[WHAT IS BEING ASKED]:
Pick out every line in the data below that holds "bold".

[RECORDS SHOWN]:
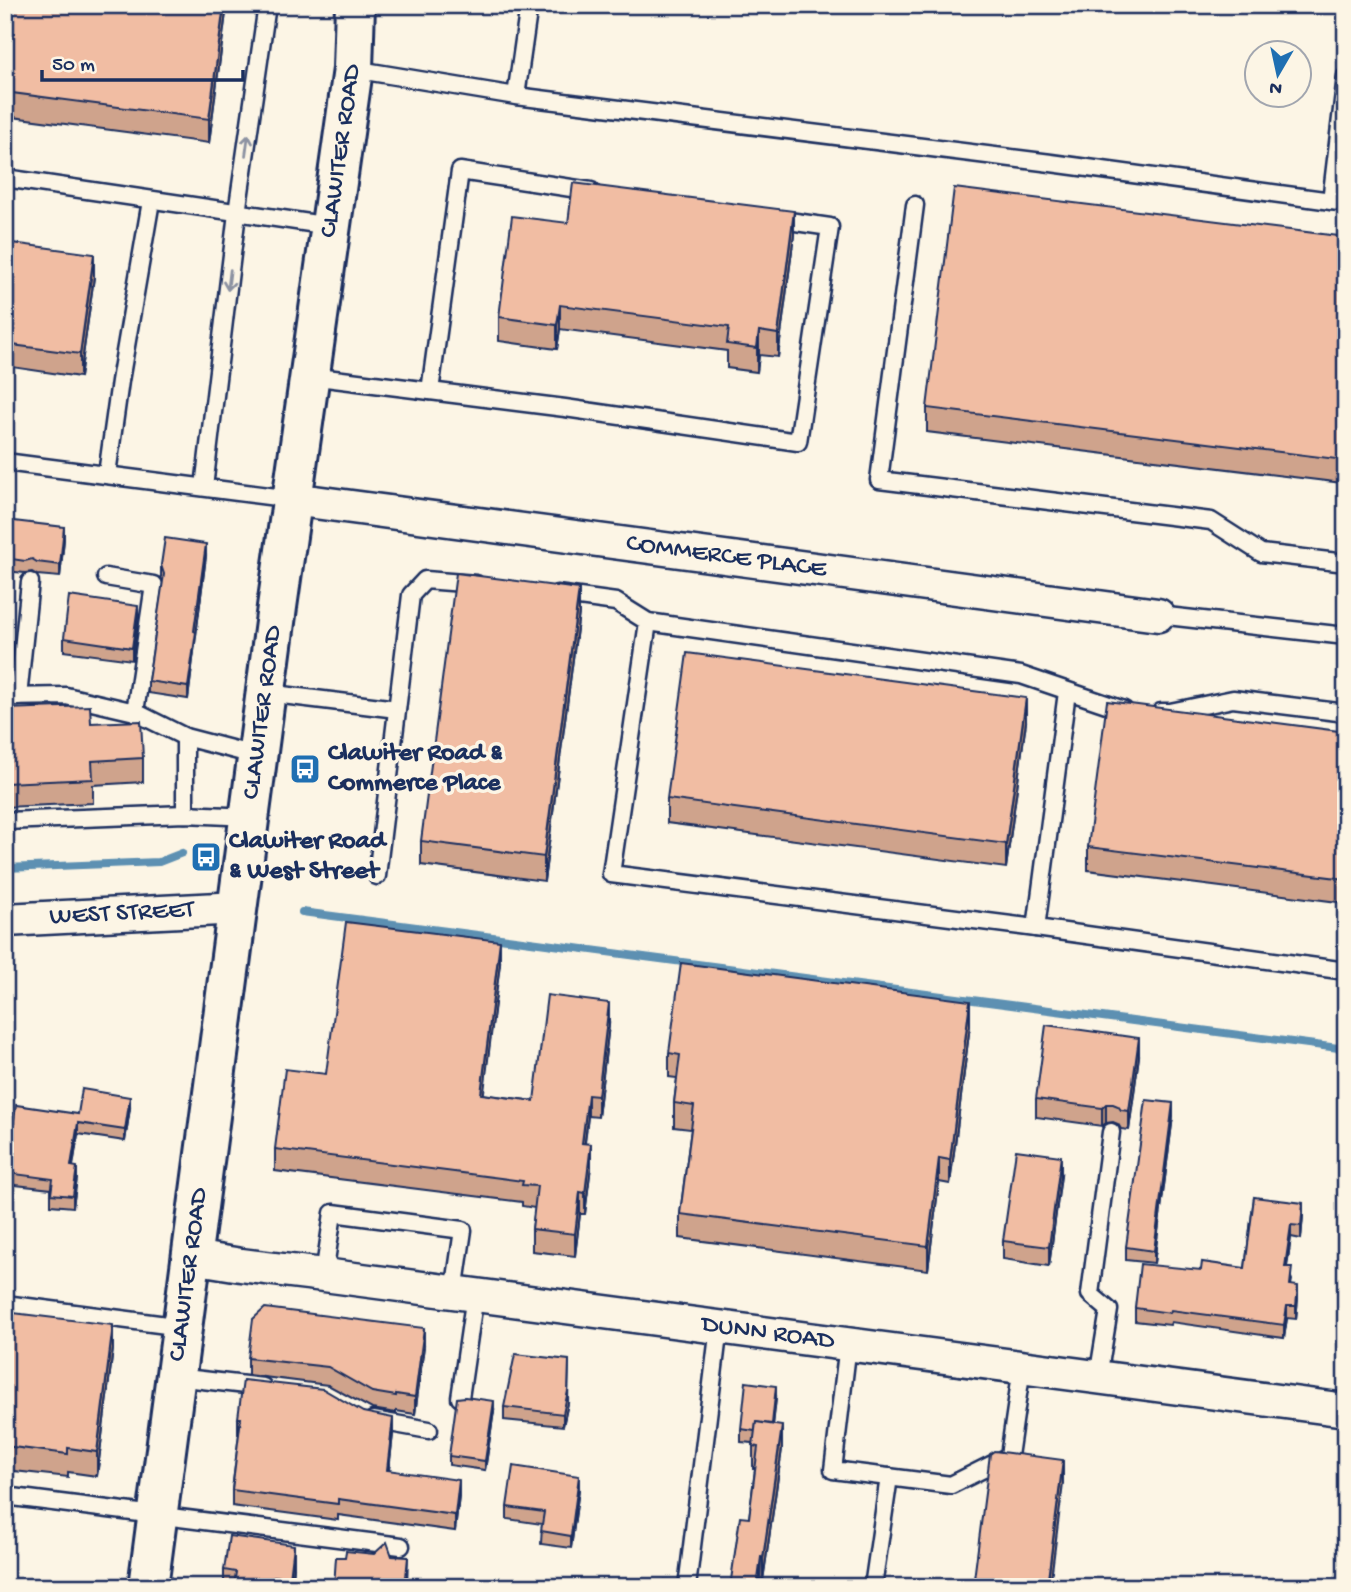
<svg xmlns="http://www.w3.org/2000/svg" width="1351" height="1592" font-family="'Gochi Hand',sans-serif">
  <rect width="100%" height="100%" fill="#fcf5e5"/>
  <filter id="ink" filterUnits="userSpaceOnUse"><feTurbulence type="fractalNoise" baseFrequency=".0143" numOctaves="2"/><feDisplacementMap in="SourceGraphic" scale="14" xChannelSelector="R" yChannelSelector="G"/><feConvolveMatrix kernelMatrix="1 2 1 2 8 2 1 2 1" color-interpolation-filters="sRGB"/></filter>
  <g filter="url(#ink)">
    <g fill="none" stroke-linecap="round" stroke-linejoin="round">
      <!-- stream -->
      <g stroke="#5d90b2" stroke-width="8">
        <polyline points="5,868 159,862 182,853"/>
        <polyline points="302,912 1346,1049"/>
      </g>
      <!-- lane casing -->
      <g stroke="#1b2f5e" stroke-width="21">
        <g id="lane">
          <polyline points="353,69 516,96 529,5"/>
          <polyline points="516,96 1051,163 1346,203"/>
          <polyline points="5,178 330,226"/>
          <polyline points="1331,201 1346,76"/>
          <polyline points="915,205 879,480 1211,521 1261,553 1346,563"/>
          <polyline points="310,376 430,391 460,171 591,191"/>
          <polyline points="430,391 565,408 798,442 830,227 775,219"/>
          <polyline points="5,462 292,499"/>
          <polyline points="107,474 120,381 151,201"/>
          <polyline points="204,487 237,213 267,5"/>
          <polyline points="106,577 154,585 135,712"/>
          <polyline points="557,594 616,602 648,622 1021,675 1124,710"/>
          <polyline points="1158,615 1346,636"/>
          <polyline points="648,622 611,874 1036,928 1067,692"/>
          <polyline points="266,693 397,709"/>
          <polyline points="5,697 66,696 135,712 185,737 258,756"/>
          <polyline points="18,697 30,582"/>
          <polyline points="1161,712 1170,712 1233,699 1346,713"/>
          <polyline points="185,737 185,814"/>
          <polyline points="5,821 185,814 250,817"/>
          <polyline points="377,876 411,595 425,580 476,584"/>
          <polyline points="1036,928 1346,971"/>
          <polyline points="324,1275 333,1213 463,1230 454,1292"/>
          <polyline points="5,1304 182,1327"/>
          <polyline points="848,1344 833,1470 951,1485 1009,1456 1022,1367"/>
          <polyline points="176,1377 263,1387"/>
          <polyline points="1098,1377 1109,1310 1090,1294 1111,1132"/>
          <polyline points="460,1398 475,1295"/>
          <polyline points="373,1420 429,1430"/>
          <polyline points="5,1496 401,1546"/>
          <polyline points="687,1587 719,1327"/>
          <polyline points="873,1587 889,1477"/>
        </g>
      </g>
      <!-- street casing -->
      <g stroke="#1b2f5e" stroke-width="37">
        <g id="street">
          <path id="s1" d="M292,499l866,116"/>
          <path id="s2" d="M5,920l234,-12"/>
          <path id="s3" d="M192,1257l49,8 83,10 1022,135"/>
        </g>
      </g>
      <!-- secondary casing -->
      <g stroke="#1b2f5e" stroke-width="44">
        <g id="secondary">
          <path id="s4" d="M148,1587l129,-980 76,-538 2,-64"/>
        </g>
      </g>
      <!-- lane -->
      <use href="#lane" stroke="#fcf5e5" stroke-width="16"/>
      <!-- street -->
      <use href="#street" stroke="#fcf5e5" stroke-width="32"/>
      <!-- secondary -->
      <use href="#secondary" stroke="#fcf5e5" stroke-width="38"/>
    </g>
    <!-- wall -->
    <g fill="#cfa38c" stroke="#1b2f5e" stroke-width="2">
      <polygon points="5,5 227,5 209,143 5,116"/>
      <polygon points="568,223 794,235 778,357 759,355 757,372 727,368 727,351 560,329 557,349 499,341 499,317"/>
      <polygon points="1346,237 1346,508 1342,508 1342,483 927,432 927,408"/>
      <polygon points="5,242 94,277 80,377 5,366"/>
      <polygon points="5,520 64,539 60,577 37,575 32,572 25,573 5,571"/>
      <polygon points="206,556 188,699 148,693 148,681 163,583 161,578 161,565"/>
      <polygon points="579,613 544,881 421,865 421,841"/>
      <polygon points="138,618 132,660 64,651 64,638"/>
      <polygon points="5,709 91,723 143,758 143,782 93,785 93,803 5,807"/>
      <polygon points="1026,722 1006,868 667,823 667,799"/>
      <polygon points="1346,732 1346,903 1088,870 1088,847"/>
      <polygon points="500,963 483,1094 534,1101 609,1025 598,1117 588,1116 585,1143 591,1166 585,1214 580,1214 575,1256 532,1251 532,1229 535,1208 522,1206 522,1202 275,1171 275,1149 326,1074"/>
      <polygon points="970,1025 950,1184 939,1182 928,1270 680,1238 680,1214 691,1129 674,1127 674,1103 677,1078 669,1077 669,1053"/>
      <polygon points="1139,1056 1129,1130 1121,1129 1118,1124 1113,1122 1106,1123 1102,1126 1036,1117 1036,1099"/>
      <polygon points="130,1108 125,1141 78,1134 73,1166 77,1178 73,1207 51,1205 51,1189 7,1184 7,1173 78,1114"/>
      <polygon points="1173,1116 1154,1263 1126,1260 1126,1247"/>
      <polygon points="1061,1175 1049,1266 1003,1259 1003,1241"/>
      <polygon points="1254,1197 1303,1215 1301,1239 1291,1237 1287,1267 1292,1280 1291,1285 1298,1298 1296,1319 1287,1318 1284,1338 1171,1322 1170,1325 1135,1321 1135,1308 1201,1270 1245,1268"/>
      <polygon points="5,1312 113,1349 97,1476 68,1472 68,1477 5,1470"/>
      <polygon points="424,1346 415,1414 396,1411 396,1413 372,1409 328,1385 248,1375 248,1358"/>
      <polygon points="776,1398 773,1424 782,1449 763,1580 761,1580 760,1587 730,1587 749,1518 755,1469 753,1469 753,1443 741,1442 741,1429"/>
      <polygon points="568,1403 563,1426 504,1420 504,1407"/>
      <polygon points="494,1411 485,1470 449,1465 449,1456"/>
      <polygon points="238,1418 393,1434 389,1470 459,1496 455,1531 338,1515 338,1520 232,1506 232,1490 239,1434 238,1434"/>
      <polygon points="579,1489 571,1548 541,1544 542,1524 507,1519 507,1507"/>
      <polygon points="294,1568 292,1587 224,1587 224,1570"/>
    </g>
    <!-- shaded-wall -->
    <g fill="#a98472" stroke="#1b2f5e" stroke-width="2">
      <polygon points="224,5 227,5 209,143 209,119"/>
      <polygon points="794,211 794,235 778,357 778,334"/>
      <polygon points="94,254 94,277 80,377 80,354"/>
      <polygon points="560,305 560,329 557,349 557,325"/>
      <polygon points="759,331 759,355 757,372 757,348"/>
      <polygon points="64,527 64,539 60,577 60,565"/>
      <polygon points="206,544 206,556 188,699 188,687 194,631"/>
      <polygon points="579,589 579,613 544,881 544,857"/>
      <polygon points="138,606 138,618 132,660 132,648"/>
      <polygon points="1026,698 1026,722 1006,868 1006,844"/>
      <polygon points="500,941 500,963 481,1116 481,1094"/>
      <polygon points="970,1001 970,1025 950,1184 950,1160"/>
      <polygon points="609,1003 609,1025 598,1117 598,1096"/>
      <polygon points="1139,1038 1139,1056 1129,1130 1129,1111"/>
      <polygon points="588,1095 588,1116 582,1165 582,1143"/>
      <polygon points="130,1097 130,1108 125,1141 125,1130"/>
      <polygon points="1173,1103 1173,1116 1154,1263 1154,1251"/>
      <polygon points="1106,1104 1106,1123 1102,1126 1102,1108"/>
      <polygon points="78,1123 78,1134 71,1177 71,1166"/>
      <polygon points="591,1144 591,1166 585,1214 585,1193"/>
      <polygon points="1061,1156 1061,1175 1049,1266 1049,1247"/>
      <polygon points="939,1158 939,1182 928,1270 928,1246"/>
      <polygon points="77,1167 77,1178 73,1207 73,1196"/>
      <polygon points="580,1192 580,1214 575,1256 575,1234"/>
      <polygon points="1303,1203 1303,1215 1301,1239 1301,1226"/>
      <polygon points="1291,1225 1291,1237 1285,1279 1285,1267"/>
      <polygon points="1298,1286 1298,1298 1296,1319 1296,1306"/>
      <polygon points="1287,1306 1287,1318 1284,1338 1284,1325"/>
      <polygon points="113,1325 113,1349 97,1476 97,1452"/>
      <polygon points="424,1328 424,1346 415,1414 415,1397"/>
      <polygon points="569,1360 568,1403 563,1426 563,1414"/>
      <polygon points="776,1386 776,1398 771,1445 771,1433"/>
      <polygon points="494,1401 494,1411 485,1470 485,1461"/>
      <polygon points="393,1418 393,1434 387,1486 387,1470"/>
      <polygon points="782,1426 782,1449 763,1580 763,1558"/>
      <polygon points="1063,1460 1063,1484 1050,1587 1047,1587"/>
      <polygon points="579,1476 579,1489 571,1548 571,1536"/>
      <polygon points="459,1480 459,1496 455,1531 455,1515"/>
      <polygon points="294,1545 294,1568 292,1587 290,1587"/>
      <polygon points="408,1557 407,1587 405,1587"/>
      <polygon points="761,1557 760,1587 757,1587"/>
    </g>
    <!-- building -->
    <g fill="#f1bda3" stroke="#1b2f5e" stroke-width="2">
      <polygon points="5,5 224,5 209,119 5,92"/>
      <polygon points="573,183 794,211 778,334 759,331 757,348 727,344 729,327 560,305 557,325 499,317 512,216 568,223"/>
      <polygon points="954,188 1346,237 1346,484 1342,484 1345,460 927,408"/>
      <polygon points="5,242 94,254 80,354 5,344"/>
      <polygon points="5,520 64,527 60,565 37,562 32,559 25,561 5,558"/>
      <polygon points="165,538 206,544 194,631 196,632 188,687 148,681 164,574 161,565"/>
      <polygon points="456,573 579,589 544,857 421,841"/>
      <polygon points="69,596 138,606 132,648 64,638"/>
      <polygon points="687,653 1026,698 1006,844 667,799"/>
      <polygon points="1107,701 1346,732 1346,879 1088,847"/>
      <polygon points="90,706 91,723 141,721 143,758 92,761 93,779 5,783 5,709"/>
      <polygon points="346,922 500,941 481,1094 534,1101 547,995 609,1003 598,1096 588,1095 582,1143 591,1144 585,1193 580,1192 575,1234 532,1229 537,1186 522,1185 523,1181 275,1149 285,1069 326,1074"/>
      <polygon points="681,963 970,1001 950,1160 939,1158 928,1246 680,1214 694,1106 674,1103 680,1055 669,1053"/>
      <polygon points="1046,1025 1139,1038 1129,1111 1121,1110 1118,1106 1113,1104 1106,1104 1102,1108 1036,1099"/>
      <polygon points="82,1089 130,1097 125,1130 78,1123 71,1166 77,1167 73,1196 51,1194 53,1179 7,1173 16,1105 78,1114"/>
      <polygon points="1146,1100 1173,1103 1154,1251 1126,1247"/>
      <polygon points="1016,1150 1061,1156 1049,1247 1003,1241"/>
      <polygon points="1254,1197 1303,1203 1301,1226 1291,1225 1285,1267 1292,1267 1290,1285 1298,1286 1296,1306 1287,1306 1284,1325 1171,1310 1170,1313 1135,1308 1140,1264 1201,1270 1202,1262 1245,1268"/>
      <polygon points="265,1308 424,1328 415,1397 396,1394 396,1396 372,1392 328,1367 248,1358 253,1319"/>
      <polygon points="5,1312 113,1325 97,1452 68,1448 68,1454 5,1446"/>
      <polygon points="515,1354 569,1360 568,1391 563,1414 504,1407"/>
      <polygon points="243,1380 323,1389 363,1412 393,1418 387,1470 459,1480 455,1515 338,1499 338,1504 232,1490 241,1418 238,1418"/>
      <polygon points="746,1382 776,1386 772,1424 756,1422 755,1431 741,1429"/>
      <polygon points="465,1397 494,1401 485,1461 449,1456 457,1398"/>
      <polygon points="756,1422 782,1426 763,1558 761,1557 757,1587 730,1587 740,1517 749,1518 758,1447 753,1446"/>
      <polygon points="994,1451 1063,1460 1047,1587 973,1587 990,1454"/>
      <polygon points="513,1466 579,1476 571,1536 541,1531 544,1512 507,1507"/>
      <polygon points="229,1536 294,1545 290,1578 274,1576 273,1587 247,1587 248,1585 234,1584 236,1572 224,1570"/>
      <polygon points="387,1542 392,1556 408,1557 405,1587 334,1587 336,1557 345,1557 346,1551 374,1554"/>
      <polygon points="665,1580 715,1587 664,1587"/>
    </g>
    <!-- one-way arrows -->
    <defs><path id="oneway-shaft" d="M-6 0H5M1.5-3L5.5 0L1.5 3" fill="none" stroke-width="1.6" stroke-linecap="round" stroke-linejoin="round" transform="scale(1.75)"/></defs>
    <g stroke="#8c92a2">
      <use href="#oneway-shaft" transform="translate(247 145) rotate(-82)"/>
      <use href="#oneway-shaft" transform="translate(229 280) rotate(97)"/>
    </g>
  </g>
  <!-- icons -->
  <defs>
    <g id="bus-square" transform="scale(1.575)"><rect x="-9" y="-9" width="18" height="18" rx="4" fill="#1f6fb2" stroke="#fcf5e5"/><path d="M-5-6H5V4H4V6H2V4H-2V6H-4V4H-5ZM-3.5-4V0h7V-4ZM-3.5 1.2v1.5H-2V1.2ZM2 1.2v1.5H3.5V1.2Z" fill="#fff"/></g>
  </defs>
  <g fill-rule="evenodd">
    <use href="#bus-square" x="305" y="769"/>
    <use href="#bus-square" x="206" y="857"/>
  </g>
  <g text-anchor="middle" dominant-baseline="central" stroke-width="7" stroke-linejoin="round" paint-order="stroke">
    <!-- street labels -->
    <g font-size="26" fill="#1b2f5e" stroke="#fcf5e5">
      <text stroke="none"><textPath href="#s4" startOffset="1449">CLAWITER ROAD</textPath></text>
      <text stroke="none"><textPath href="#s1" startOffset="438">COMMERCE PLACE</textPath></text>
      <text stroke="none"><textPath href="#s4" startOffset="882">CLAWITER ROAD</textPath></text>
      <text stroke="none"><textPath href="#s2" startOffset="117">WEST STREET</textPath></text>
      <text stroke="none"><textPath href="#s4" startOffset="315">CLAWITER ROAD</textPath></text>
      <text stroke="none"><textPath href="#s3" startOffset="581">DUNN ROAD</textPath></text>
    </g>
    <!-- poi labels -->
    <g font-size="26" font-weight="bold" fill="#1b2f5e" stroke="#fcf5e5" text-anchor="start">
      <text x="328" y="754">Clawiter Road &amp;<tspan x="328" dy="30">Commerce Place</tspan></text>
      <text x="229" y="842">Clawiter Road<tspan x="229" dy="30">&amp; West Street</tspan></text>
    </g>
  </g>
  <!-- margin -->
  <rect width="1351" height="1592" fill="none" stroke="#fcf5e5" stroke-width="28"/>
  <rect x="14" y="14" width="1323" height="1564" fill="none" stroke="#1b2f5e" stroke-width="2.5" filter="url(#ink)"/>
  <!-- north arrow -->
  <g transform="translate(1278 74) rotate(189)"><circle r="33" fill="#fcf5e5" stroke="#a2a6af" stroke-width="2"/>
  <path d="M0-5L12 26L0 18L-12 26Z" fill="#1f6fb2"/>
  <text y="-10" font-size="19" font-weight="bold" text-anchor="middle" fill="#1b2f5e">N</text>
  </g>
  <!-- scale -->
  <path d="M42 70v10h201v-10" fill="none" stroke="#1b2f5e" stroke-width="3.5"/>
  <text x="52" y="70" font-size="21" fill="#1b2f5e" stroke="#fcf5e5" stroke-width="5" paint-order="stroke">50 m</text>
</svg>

[ANSWER FOR THE TASK]:
    <g font-size="26" font-weight="bold" fill="#1b2f5e" stroke="#fcf5e5" text-anchor="start">
  <text y="-10" font-size="19" font-weight="bold" text-anchor="middle" fill="#1b2f5e">N</text>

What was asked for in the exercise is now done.